Source material:
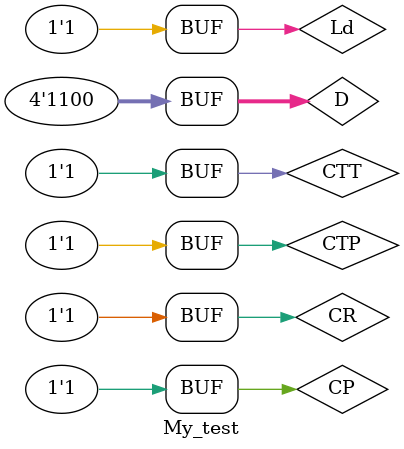
<source format=v>
`timescale 1ns / 1ps


module My_test;

	// Inputs
	reg CR;
	reg Ld;
	reg CTP;
	reg CTT;
	reg CP;
	reg [3:0] D;

	// Outputs
	wire CO;
	wire [3:0] Q;

	// Instantiate the Unit Under Test (UUT)
	My74LS161 uut (
		.CR(CR), 
		.Ld(Ld), 
		.CTP(CTP), 
		.CTT(CTT), 
		.CP(CP), 
		.D(D), 
		.CO(CO), 
		.Q(Q)
	);

	initial begin
		CR = 0;
		D = 0;
		CTP = 0;
		CTT = 0;
		Ld = 0;

		#100;
		CR = 1;
		Ld = 1;
		D = 4'b1100;
		CTT = 0;
		CTP = 0;
		#30 CR = 0;
		#20 CR = 1;
		#10 Ld = 0;
		#30 CTT = 1;
		CTP = 1;
		#10 Ld = 1;

		#510;
		CR = 0;
		#20 CR = 1;
		#500;
	end
	always begin
		CP=0;#20;
		CP=1;#20;
	end
      
endmodule


</source>
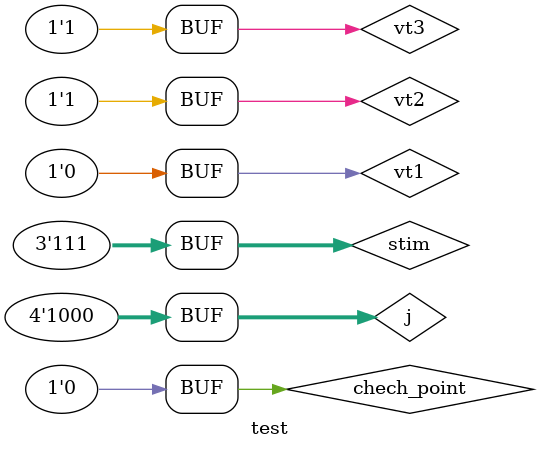
<source format=v>
module test;
parameter delay = 6;
parameter truth_table1 = 8'b01000011;
parameter truth_table2 = 8'b10001001;
parameter truth_table3 = 8'b10101011;

wire  z_0,z_1,z_2;
reg [2:0] stim;
reg [3:0] j;
reg  chech_point, error1, error2, error3;
wire vt1, vt2, vt3;

complex  m1(.x_in(stim),.z_0(z_0),.z_1(z_1),.z_2(z_2));
initial 
begin //stimulator 
   chech_point=0;
   for (j=0; j<=7;j=j+1) 
     begin #10; 
        stim = j;
        chech_point = #delay 1;
        #3;
        chech_point=0;  
     end
end

assign vt1 = truth_table1[stim];
assign vt2 = truth_table2[stim];
assign vt3 = truth_table3[stim];

always @ (posedge chech_point) //tester
begin
       error1 = z_0== vt1 ?  0:1;
	   error2 = z_1== vt2 ?  0:1;
	   error3 = z_2== vt3 ?  0:1;
end
endmodule
</source>
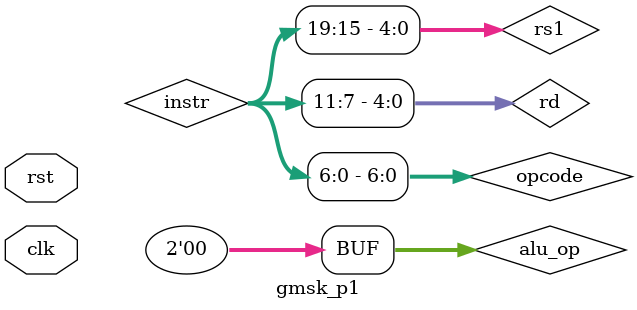
<source format=v>

module gmsk_p1 (
    input wire clk,
    input wire rst
);

    // ==========================================
    // Internal Wires (The Nervous System)
    // ==========================================
    wire [31:0] pc;
    wire [31:0] instr;
    wire [31:0] rdata1, rdata2;
    wire [31:0] alu_result;
    wire zero_flag;
    
    // Decoding Wires
    wire [6:0] opcode = instr[6:0];
    wire [4:0] rd     = instr[11:7];
    wire [2:0] funct3 = instr[14:12];
    wire [4:0] rs1    = instr[19:15];
    wire [4:0] rs2    = instr[24:20];
    wire [11:0] imm   = instr[31:20]; // Immediate value for ADDI

    // Control Signals
    reg [1:0] alu_op;
    reg reg_write;
    reg [31:0] alu_operand_b;

    // ==========================================
    // 1. The Conductor (PC + IMEM)
    // ==========================================
    program_counter PC (
        .clk(clk),
        .rst(rst),
        .pc(pc)
    );

    instruction_memory IMEM (
        .addr(pc),
        .inst(instr)
    );

    // ==========================================
    // 2. The Decoder (Control Logic)
    // ==========================================
    always @(*) begin
        // Defaults
        reg_write = 0;
        alu_op = 2'b00; // ADD default
        alu_operand_b = rdata2; // Default to Register B

        case (opcode)
            // R-Type Instructions (ADD, SUB, AND, OR) -> Opcode: 0110011
            7'b0110011: begin
                reg_write = 1;
                // Decide ALU Operation based on funct3/7 (Simplified for P1)
                // In P1 we only assume ADD for R-type for now to pass the test
                // Expansion needed for SUB/AND/OR later
                alu_op = 2'b00; 
            end

            // I-Type Instructions (ADDI) -> Opcode: 0010011
            7'b0010011: begin
                reg_write = 1;
                alu_op = 2'b00; // ADD operation
                // Sign Extend Immediate
                alu_operand_b = { {20{imm[11]}}, imm }; 
            end
            
            // Default: Do nothing
            default: reg_write = 0;
        endcase
    end

    // ==========================================
    // 3. The Hands (Register File)
    // ==========================================
    register_file REG_FILE (
        .clk(clk),
        .we(reg_write),
        .rs1(rs1),
        .rs2(rs2),
        .rd(rd),
        .wdata(alu_result), // Result goes back to destination
        .rdata1(rdata1),
        .rdata2(rdata2)
    );

    // ==========================================
    // 4. The Brain (ALU)
    // ==========================================
    alu ALU (
        .a(rdata1),
        .b(alu_operand_b), // Either Register or Immediate
        .op(alu_op),
        .result(alu_result),
        .zero(zero_flag)
    );

endmodule

</source>
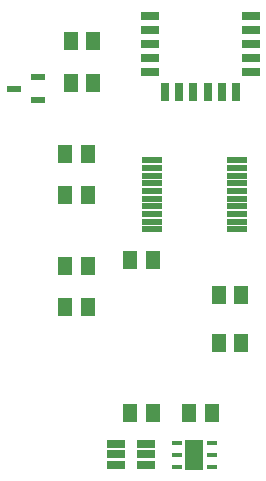
<source format=gbp>
G04 EAGLE Gerber RS-274X export*
G75*
%MOMM*%
%FSLAX34Y34*%
%LPD*%
%INBottom Paste*%
%IPPOS*%
%AMOC8*
5,1,8,0,0,1.08239X$1,22.5*%
G01*
%ADD10R,1.300000X1.500000*%
%ADD11R,0.850000X0.450000*%
%ADD12R,1.600000X2.500000*%
%ADD13R,1.702000X0.475200*%
%ADD14R,1.298200X0.597100*%
%ADD15R,1.542000X0.658700*%
%ADD16R,1.500000X0.700000*%
%ADD17R,0.700000X1.500000*%


D10*
X104500Y335000D03*
X85500Y335000D03*
X104500Y370000D03*
X85500Y370000D03*
X154500Y185000D03*
X135500Y185000D03*
X80500Y145000D03*
X99500Y145000D03*
X99500Y180000D03*
X80500Y180000D03*
D11*
X204500Y30000D03*
X204500Y20000D03*
X204500Y10000D03*
X175500Y10000D03*
X175500Y20000D03*
X175500Y30000D03*
D12*
X190000Y20000D03*
D10*
X185500Y55000D03*
X204500Y55000D03*
X229500Y115000D03*
X210500Y115000D03*
X229500Y155000D03*
X210500Y155000D03*
D13*
X153971Y210750D03*
X153971Y217250D03*
X153971Y223750D03*
X153971Y230250D03*
X153971Y236750D03*
X153971Y243250D03*
X153971Y249750D03*
X153971Y256250D03*
X153971Y262750D03*
X153971Y269250D03*
X226029Y269250D03*
X226029Y262750D03*
X226029Y256250D03*
X226029Y249750D03*
X226029Y243250D03*
X226029Y236750D03*
X226029Y230250D03*
X226029Y223750D03*
X226029Y217250D03*
X226029Y210750D03*
D14*
X57766Y339500D03*
X57766Y320500D03*
X37234Y330000D03*
D15*
X148936Y29240D03*
X148936Y20400D03*
X148936Y11560D03*
X123664Y11560D03*
X123664Y20400D03*
X123664Y29240D03*
D10*
X99500Y240000D03*
X80500Y240000D03*
X99500Y275000D03*
X80500Y275000D03*
X135500Y55000D03*
X154500Y55000D03*
D16*
X237600Y343900D03*
X237600Y355900D03*
X237600Y367900D03*
X237600Y379900D03*
X237600Y391900D03*
D17*
X225100Y327400D03*
X213100Y327400D03*
X201100Y327400D03*
X189100Y327400D03*
X177100Y327400D03*
X165100Y327400D03*
D16*
X152600Y343900D03*
X152600Y355900D03*
X152600Y367900D03*
X152600Y379900D03*
X152600Y391900D03*
M02*

</source>
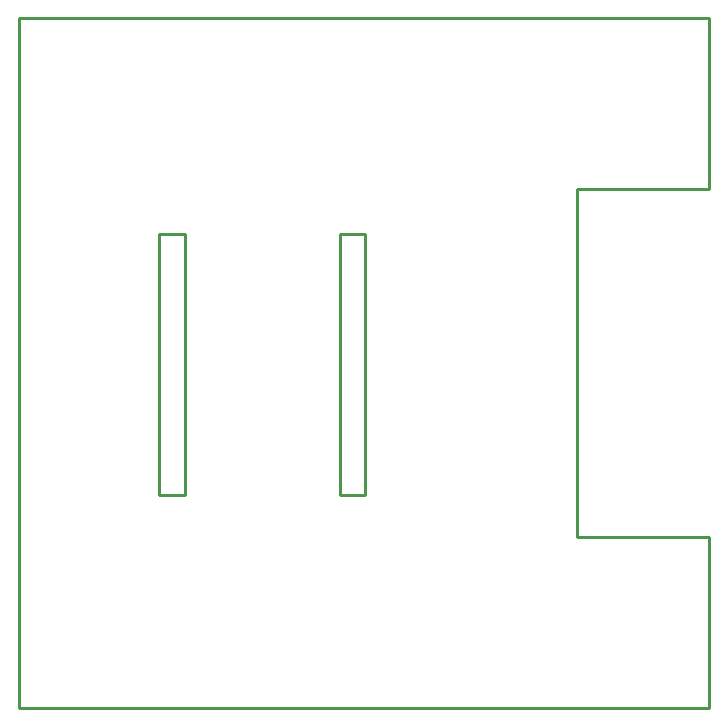
<source format=gko>
G04 Layer: BoardOutlineLayer*
G04 EasyEDA v6.5.22, 2023-02-15 20:21:58*
G04 4437690330c0464a833ae06912b54f16,5a6b42c53f6a479593ecc07194224c93,10*
G04 Gerber Generator version 0.2*
G04 Scale: 100 percent, Rotated: No, Reflected: No *
G04 Dimensions in millimeters *
G04 leading zeros omitted , absolute positions ,4 integer and 5 decimal *
%FSLAX45Y45*%
%MOMM*%

%ADD10C,0.2540*%
D10*
X0Y5842000D02*
G01*
X5842000Y5842000D01*
X5841987Y4394192D01*
X4724389Y4394192D01*
X4724389Y1447797D01*
X5841987Y1447797D01*
X5842000Y0D01*
X0Y502D01*
X0Y5842000D01*
X1188595Y4017192D02*
G01*
X1188595Y1807397D01*
X1188595Y1807397D02*
G01*
X1404498Y1807397D01*
X1404498Y1807397D02*
G01*
X1404498Y4017192D01*
X1404498Y4017192D02*
G01*
X1188595Y4017192D01*
X2718894Y4015795D02*
G01*
X2718894Y1806000D01*
X2718894Y1806000D02*
G01*
X2934797Y1806000D01*
X2934797Y1806000D02*
G01*
X2934797Y4015795D01*
X2934797Y4015795D02*
G01*
X2718894Y4015795D01*

%LPD*%
M02*

</source>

About this task:
Look through the listing, and copy each line that contains the word "parameter".

Expected answer:
parameter delay = 6;
parameter truth_table1 = 8'b01000011;
parameter truth_table2 = 8'b10001001;
parameter truth_table3 = 8'b10101011;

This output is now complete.